Page text:
There are people who oppose what is in the Bill and while I disagree with them, I respect their right to hold a differing opinion. I reject the suggestion made by Senator Mullen that the Bill represents some form of social engineering. Such a term is not only unduly emotive, it is utterly wrong. I agree with the comments made by Senator Hayden as what we are doing here is providing an opportunity for women to stand before the electorate. It is a matter for the people to decide who is elected for a constituency, so this modest proposal is designed to facilitate greater participation of women in Irish politics. Senator Mullen and others have quoted from an article written by the former leader of the Progressive Democrats, Mr. Michael McDowell, in the Sunday Independent last November opposing the gender balance provisions. It is not the first time Mr. McDowell has indicated that pieces of legislation which have gone through both Houses were unconstitutional and I do not believe he was right in what he wrote. The article grossly misrepresented the legislation before us and it included deliberately repugnant scenarios designed to mislead and scare people, particularly in mentioning issues relating to emigration.

Excerpts from a dataset:
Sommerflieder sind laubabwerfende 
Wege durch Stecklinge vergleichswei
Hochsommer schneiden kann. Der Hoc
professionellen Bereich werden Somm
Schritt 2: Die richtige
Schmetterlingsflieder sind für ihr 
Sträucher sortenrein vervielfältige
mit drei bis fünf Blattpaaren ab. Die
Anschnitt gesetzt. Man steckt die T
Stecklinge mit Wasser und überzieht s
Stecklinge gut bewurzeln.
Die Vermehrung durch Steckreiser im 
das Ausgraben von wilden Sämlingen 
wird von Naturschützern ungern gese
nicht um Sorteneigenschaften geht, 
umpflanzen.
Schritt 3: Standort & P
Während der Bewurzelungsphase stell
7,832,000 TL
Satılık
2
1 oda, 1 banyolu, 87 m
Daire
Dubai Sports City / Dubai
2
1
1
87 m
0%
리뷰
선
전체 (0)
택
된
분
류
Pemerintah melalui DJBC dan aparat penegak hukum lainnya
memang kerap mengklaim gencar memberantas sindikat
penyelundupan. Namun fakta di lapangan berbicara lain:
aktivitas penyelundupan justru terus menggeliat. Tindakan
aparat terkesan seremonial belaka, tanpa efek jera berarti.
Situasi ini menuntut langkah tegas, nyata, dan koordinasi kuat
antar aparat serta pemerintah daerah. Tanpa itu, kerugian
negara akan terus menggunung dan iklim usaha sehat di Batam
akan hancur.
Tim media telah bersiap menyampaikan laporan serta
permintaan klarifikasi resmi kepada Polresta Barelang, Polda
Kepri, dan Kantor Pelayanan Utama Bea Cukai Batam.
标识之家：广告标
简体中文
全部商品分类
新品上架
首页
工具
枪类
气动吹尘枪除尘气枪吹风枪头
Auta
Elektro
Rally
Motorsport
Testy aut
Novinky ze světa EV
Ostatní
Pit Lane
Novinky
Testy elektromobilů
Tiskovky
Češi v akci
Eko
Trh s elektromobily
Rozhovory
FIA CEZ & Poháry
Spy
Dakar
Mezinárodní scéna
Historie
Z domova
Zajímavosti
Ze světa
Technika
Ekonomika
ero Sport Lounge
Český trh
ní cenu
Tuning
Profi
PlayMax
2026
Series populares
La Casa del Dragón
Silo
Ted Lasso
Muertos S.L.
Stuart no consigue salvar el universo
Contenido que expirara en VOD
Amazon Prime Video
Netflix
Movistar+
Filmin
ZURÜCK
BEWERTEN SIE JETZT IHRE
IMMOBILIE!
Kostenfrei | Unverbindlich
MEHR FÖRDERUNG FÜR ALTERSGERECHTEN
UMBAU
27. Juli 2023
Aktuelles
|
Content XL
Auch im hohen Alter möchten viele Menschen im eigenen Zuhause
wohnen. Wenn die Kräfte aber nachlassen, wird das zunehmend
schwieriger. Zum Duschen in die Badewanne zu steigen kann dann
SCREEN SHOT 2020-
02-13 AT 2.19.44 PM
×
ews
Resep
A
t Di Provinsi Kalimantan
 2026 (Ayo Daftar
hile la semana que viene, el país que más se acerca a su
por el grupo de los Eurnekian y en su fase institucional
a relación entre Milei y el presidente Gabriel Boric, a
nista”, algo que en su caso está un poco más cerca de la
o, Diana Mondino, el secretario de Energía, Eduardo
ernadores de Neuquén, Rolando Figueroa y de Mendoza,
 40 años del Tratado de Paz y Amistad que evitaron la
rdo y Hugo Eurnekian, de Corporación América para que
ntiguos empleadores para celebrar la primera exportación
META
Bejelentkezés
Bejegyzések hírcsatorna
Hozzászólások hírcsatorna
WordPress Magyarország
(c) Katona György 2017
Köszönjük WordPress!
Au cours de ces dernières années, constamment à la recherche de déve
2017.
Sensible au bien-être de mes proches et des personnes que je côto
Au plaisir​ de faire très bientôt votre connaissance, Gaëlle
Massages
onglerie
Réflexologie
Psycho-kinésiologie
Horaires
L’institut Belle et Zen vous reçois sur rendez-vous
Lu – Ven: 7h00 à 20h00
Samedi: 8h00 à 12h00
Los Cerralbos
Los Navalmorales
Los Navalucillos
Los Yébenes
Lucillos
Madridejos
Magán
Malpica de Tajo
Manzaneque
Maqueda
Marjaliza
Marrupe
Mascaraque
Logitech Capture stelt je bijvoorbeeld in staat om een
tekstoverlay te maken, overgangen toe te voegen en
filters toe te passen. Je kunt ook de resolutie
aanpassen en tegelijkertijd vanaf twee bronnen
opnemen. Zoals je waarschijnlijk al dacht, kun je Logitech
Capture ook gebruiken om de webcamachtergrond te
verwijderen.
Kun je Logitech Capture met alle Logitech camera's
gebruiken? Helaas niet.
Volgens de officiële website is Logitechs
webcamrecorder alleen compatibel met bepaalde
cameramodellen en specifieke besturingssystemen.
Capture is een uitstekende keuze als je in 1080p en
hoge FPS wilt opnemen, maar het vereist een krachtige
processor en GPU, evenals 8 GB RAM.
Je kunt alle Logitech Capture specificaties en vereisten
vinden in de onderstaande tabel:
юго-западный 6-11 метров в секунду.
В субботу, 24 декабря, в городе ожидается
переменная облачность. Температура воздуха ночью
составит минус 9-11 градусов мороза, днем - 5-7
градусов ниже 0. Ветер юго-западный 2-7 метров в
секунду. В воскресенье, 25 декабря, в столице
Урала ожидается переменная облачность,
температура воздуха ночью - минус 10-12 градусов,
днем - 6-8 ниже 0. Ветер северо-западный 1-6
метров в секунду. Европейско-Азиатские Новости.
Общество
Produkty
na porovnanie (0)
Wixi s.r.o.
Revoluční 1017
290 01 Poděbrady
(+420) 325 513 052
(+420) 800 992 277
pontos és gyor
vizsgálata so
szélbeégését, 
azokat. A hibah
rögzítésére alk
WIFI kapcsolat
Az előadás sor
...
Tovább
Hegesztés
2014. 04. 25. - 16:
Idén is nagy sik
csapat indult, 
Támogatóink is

Directions:
A. Answer these from the speech about the Bill:
(i) Which senator suggested that the Bill represents some form of social engineering?
(ii) In which newspaper did Mr. Michael McDowell's article appear?
(iii) Which issues did the speaker single out as mentioned in the article's scenarios?
B. Can you extend the speech about the Bill, picking up right after its last sentence?
The listing plays no part in what is asked here.

Outputs by task:
A.
(i) Senator Mullen
(ii) The Sunday Independent
(iii) Issues relating to emigration

B.
I categorically reject this analysis. The Electoral Act provides for funding to democratic political parties that contest general elections and that have support from the electorate. On the legal points raised in the article, Senator Bacik’s response — published in the Sunday Independent a week later — rightly challenged and roundly rebutted the arguments that were put forward.
Senator Bradford has correctly pointed out the cultural changes required in politics in general, and it is a matter for political parties to be encouraged and lead by example in ensuring that the spirit of what we are introducing in legislation is brought to the fore in implementation at national level. All of the executive councils, political parties and other relevant groups should be conscious that it would be foolhardy to ignore the new provisions in this legislation for Dáil elections in respect of selecting candidates for local elections.
In contributions to the debate, reference has been made by Senators Keane, Cummins, Power, Norris, Mac Conghail and others to the current and past failings in the system of political funding in this State. Senator O’Keeffe made reference to her own direct and difficult experience in courageously attempting to reveal these failings. I again reassure Senators that the measures contained within the Bill are comprehensive and far-reaching. In developing this Bill the Government has had particular regard to recommendations made in the Moriarty tribunal report, published in March 2011, which I now want to address.
The tribunal report did not recommend that corporate donations be banned, although it noted that the desirability and feasibility of a complete ban on privatepolitical funding is pre-eminently a matter for the Oireachtas, and for public debate and consideration, having regard to constitutional issues that might arise and to the national financial exigencies. It is therefore my view that the restrictions to be placed on corporate donors in the Bill will go beyond what the tribunal was in a position to recommend.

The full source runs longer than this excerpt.